Nasihat Romadhon 1443H – Niyatkan I’tikaf Di Masjid Walau Sejenak

BismilLah.

Assalamu’alaykum.
Tilawah QS. Al-Baqoroh ayat 187 bersama Imaamul Muslimin : Ustadz Yakhsyallah Mansur pada ba’da Shubuh hari Kamis 20 Romadhon 1443H / 21 April 2022M di Masjid An-Nubuwwah, Dusun Muhajirun – Natar sbb:

– Imaam menganjurkan jama’ah untuk menempati posisi I’tikaf nya masing-masing sebelum memulai kajian ba’da Shubuh kali ini.

– Ayat 187 ini adalah satu-satunya dalil dalam Al-Quran yang berkaitan dengan ibadah I’tikaf.

– Pada awal ayat tersebut, ada kata “shiyam” yang diartikan dalam Bhs. Indonesia sebagai “puasa”. Nah pada ayat lain, ada kata “shoum” yang juga diartikan sama, walaupun sebenarnya berbeda makna. Untuk kata “shiyam” beberapa kali diulang dalam Al-Quran, sementara kata “shoum” hanya ada pada QS. Maryam 26.

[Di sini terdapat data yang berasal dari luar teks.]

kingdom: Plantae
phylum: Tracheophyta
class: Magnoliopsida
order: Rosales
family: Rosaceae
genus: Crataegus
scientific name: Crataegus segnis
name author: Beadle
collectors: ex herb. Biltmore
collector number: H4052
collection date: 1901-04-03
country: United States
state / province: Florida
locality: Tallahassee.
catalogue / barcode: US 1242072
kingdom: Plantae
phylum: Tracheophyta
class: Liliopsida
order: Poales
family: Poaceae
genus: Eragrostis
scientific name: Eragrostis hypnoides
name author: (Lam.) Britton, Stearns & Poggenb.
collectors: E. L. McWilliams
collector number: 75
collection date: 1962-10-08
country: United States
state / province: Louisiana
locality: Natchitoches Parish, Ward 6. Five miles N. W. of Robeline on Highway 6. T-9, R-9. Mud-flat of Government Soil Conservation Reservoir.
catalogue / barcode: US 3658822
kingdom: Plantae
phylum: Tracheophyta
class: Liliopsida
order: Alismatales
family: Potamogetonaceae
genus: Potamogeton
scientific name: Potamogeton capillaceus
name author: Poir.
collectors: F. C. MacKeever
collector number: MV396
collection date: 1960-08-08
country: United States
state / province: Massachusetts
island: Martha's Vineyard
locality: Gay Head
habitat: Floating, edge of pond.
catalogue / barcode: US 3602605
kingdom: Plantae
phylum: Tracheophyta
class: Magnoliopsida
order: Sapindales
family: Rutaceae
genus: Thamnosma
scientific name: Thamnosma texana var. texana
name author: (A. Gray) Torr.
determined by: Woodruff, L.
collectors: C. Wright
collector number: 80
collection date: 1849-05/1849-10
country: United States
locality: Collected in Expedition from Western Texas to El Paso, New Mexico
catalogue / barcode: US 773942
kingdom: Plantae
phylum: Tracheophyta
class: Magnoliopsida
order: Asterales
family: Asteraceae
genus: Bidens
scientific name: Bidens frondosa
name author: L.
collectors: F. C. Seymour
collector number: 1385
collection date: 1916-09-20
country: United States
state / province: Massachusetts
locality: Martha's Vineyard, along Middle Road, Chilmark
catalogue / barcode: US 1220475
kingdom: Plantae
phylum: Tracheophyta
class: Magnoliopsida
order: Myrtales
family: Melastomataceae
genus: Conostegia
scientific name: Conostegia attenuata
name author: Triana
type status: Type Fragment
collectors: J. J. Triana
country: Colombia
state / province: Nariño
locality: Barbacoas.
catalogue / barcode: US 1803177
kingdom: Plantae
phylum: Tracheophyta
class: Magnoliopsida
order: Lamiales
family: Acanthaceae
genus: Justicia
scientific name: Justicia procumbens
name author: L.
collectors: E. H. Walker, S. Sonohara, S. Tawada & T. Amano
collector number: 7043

– Secara harfiah “shoum” berarti menahan diri dari sesuatu, khusus dalam QS. Maryam 26 berarti Maryam (‘alayhis salam) menahan diri dari bicara (puasa bicara). Dari penelaahan para ulama, maka kata “shiyam”-lah yang bermakna syari’at (ketetapan agama), bukan kata “shoum”.

– Kelanjutan ayat : bahwa diperbolehkan pada malam hari bulan Romadhon untuk bercampur suami istri. Kemudian Alloh Ta’ala ungkapkan kedekatan suami istri dengan kata yang santun, yakni sebagai pakaian satu sama lain.

– Selanjutnya ada kata “takhtaanuw” yang secara harfiah berarti khianat, tapi dalam terjemah diartikan sebagai : tidak dapat menahan diri. Hal ini berkaitan dengan perubahan aturan dalam syari’at puasa.

– Pada awal ditetapkannya puasa sebagai syari’at, batasan (akhir) berbuka (ifthor) adalah tidur. Bilamana seseorang tidur di saat berbuka maka dia tidak boleh lagi makan, minum dan bercampur suami istri. Batasan awal ini sungguh memberatkan Muslimin, sehingga beberapa kali timbul pelanggaran aturan ini oleh shohabat (berarti khianat) karena mereka tidak dpt menahan diri untuk tidak bercampur suami istri, maka Alloh Ta’ala memberikan perubahan berupa keringanan batas (akhir) ifthor yang digantikan oleg fajar shodiq (yakni : batas awal masuk waktu Shubuh).

– Selanjutnya disinggung tentang larangan bercampur suami istri di saat seseorang sedang I’tikaf. Inilah ayat tempat penyebutan ibadah khusus I’tikaf itu.

– Ibadah i’tikaf hanya bisa dilaksanakan di masjid jami’, dan hal ini merupakan ijma’ para ulama. Ada beberapa macam masjid yang kita kenal, yaitu : masjid di dalam rumah (ruangan yang biasa digunakan untuk sholat), masjid kampung (biasa disebut langgar atau surau, adapun musholla adalah tanah lapang yang digunakan untuk sholat), dan masjid jami’ (yang digunakan rutin untuk sholat lima waktu dan Jum’at).

– Boleh juga I’tikaf menggunakan ruang selain tempat sholat, asalkan masih merupakan bagian dari masjid tersebut, misalkan di serambi atau di tangga masjid.

– I’tikaf adalah ibadah mendekatkan diri kepada Alloh Ta’ala dengan berdiam di masjid, banyak membaca Al-Quran, sholat malam, berdzikir, maka setiap kali masuk masjid, niyatkan diri kita untuk I’tikaf walaupun sejenak.

– Apakah boleh pindah tidur, atau adakan kajian, atau ngobrol dengan teman saat I’tikaf? Itu semua adalah ranah fiqh atau pemahaman agama. Setiap orang tentu berbeda dalam memahami agama, maka silakan laksanakan sesuai kemampuan masing-masing. Jangan kemudian malah meninggalkan ibadah I’tikaf gara-gara berbeda memahami bagaimana pelaksanaannya.

– Usahakan kita hidupkan sunnah RosululLoh shollalLohu ‘alayhi wa sallam ini, dengan melaksnakan I’tikaf pada 10 hari akhir bulan Romadhon. Semoga Alloh Ta’ala menerima amal ibadah kita selama bulan Romadhon, aamiin.

# Demikian catatan kami, semoga bermanfa’at dan mohon ma’af atas segala kekurangan yang ada.